If you’re a parent, you’ll appreciate the bottom-end draw weight of only 7 pounds, which is enough for just about any child to handle from day one. You won’t have to wait for your kid to grow strong enough to start flinging arrows. The Edge SB-1 lets your child get to the fun part as soon as they can!
You can easily adjust the weight from 7 to 70 pounds, which is massive. The draw length is just as versatile and can range from only 15” to 30”.
|Pros ✅||Cons ❌|
|Can adjust draw weight and length over a wide range|
High quality binary cams for faster shooting
Easy to configure
|Loud so can’t be used for hunting|
A lot of vibration when shooting arrows
Click here to check prices on Amazon.
So to sum it up, yes, brands do make ambidextrous recurve bows. But this is a niche market with few buyers, which explains why the stock is usually low. Manufacturers just don’t have the incentive to make a product that they know isn’t going to sell very well. The case is even weaker for left-handed recurve bows, which are almost non-existent.

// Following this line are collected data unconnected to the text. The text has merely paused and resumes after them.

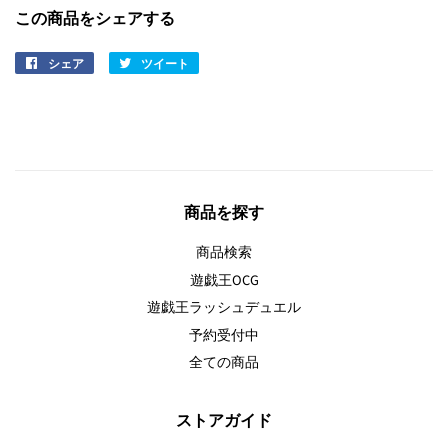
この商品をシェアする
シェア
ツイート
Facebook
Twitter
で
に
シ
投
ェ
稿
ア
す
す
る
商品を探す
る
商品検索
遊戯王OCG
遊戯王ラッシュデュエル
予約受付中
全ての商品
ストアガイド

Some of the left-handed bows that are featured on our list may or may not be available in your area, in which case, it is better to either go with an ambidextrous option or having one specially made for you by getting in touch with your nearest bowyer.
Steven Lines is a hunter and outdoorsman from Safford, Arizona, USA. He has been hunting and fishing since a child, and has over 20 years of experience in the outdoors. Steven works as a hunting guide in Arizona during his spare time and runs a Youtube channel dedicated to sharing his outdoor adventures with others.